__REQUIRED WORK__: Return the entire listing, character for character.

═══ DATASET RECORDS ═══

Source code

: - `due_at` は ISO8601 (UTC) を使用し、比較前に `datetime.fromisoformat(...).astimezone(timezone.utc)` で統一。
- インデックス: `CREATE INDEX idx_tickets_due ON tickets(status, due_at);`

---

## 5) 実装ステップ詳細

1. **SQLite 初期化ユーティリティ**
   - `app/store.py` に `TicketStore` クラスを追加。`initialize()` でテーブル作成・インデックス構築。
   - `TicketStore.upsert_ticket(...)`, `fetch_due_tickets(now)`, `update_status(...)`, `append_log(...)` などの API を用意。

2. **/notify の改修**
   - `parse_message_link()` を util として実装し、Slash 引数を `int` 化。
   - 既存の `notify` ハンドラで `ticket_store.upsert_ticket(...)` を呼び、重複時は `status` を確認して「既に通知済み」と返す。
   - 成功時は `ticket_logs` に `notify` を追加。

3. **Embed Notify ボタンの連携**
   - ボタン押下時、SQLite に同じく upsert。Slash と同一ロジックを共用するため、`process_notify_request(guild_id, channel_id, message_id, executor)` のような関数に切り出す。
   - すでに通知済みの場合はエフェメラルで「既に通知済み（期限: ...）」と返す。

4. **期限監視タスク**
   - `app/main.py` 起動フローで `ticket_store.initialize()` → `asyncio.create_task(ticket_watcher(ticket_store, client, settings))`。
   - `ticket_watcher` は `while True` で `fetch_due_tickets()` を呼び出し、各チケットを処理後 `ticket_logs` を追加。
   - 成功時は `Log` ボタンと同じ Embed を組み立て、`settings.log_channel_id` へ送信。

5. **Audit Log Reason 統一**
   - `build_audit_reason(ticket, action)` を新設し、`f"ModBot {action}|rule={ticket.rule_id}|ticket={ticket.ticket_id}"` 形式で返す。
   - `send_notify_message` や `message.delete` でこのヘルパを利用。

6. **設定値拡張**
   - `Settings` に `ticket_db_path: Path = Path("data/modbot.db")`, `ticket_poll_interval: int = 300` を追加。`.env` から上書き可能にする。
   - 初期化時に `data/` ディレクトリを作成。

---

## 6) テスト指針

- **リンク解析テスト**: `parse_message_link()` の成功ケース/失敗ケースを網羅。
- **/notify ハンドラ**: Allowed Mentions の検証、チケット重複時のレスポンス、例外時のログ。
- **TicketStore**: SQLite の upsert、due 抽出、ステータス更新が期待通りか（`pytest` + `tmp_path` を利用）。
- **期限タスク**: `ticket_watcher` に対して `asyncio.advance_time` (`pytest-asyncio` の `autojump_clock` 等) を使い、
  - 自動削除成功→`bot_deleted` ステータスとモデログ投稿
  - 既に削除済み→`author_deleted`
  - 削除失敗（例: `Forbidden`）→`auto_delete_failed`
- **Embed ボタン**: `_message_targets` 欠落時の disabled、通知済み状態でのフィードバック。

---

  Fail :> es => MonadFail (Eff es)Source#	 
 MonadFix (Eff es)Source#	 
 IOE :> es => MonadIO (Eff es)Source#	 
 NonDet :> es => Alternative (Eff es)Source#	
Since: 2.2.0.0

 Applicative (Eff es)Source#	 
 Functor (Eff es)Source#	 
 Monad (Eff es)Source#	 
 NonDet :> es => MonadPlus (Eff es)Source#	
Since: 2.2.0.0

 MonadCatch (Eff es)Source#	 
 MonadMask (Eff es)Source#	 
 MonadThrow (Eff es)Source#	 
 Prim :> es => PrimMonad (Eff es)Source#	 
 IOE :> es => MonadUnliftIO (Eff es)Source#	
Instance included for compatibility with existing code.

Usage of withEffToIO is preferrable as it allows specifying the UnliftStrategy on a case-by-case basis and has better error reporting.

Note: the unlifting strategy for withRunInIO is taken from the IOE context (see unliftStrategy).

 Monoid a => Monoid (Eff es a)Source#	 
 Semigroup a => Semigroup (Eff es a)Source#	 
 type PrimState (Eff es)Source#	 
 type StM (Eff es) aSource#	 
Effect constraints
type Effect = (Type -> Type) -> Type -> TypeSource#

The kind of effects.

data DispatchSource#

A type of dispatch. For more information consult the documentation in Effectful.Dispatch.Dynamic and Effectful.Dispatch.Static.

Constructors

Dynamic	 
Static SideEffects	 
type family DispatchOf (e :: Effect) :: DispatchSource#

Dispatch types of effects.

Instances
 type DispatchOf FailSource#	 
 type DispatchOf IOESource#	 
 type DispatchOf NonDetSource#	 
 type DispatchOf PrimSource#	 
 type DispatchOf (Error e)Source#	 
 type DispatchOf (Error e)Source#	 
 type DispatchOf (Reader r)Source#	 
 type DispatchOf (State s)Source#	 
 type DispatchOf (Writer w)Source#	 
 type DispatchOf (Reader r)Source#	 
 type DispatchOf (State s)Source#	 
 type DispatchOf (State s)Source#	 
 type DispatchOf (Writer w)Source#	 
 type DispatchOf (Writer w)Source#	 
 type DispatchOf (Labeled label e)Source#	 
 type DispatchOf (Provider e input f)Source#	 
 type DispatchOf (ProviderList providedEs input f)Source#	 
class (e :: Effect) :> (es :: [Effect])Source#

═══

__ANSWER BOX__:
Source code

: - `due_at` は ISO8601 (UTC) を使用し、比較前に `datetime.fromisoformat(...).astimezone(timezone.utc)` で統一。
- インデックス: `CREATE INDEX idx_tickets_due ON tickets(status, due_at);`

---

## 5) 実装ステップ詳細

1. **SQLite 初期化ユーティリティ**
   - `app/store.py` に `TicketStore` クラスを追加。`initialize()` でテーブル作成・インデックス構築。
   - `TicketStore.upsert_ticket(...)`, `fetch_due_tickets(now)`, `update_status(...)`, `append_log(...)` などの API を用意。

2. **/notify の改修**
   - `parse_message_link()` を util として実装し、Slash 引数を `int` 化。
   - 既存の `notify` ハンドラで `ticket_store.upsert_ticket(...)` を呼び、重複時は `status` を確認して「既に通知済み」と返す。
   - 成功時は `ticket_logs` に `notify` を追加。

3. **Embed Notify ボタンの連携**
   - ボタン押下時、SQLite に同じく upsert。Slash と同一ロジックを共用するため、`process_notify_request(guild_id, channel_id, message_id, executor)` のような関数に切り出す。
   - すでに通知済みの場合はエフェメラルで「既に通知済み（期限: ...）」と返す。

4. **期限監視タスク**
   - `app/main.py` 起動フローで `ticket_store.initialize()` → `asyncio.create_task(ticket_watcher(ticket_store, client, settings))`。
   - `ticket_watcher` は `while True` で `fetch_due_tickets()` を呼び出し、各チケットを処理後 `ticket_logs` を追加。
   - 成功時は `Log` ボタンと同じ Embed を組み立て、`settings.log_channel_id` へ送信。

5. **Audit Log Reason 統一**
   - `build_audit_reason(ticket, action)` を新設し、`f"ModBot {action}|rule={ticket.rule_id}|ticket={ticket.ticket_id}"` 形式で返す。
   - `send_notify_message` や `message.delete` でこのヘルパを利用。

6. **設定値拡張**
   - `Settings` に `ticket_db_path: Path = Path("data/modbot.db")`, `ticket_poll_interval: int = 300` を追加。`.env` から上書き可能にする。
   - 初期化時に `data/` ディレクトリを作成。

---

## 6) テスト指針

- **リンク解析テスト**: `parse_message_link()` の成功ケース/失敗ケースを網羅。
- **/notify ハンドラ**: Allowed Mentions の検証、チケット重複時のレスポンス、例外時のログ。
- **TicketStore**: SQLite の upsert、due 抽出、ステータス更新が期待通りか（`pytest` + `tmp_path` を利用）。
- **期限タスク**: `ticket_watcher` に対して `asyncio.advance_time` (`pytest-asyncio` の `autojump_clock` 等) を使い、
  - 自動削除成功→`bot_deleted` ステータスとモデログ投稿
  - 既に削除済み→`author_deleted`
  - 削除失敗（例: `Forbidden`）→`auto_delete_failed`
- **Embed ボタン**: `_message_targets` 欠落時の disabled、通知済み状態でのフィードバック。

---

  Fail :> es => MonadFail (Eff es)Source#	 
 MonadFix (Eff es)Source#	 
 IOE :> es => MonadIO (Eff es)Source#	 
 NonDet :> es => Alternative (Eff es)Source#	
Since: 2.2.0.0

 Applicative (Eff es)Source#	 
 Functor (Eff es)Source#	 
 Monad (Eff es)Source#	 
 NonDet :> es => MonadPlus (Eff es)Source#	
Since: 2.2.0.0

 MonadCatch (Eff es)Source#	 
 MonadMask (Eff es)Source#	 
 MonadThrow (Eff es)Source#	 
 Prim :> es => PrimMonad (Eff es)Source#	 
 IOE :> es => MonadUnliftIO (Eff es)Source#	
Instance included for compatibility with existing code.

Usage of withEffToIO is preferrable as it allows specifying the UnliftStrategy on a case-by-case basis and has better error reporting.

Note: the unlifting strategy for withRunInIO is taken from the IOE context (see unliftStrategy).

 Monoid a => Monoid (Eff es a)Source#	 
 Semigroup a => Semigroup (Eff es a)Source#	 
 type PrimState (Eff es)Source#	 
 type StM (Eff es) aSource#	 
Effect constraints
type Effect = (Type -> Type) -> Type -> TypeSource#

The kind of effects.

data DispatchSource#

A type of dispatch. For more information consult the documentation in Effectful.Dispatch.Dynamic and Effectful.Dispatch.Static.

Constructors

Dynamic	 
Static SideEffects	 
type family DispatchOf (e :: Effect) :: DispatchSource#

Dispatch types of effects.

Instances
 type DispatchOf FailSource#	 
 type DispatchOf IOESource#	 
 type DispatchOf NonDetSource#	 
 type DispatchOf PrimSource#	 
 type DispatchOf (Error e)Source#	 
 type DispatchOf (Error e)Source#	 
 type DispatchOf (Reader r)Source#	 
 type DispatchOf (State s)Source#	 
 type DispatchOf (Writer w)Source#	 
 type DispatchOf (Reader r)Source#	 
 type DispatchOf (State s)Source#	 
 type DispatchOf (State s)Source#	 
 type DispatchOf (Writer w)Source#	 
 type DispatchOf (Writer w)Source#	 
 type DispatchOf (Labeled label e)Source#	 
 type DispatchOf (Provider e input f)Source#	 
 type DispatchOf (ProviderList providedEs input f)Source#	 
class (e :: Effect) :> (es :: [Effect])Source#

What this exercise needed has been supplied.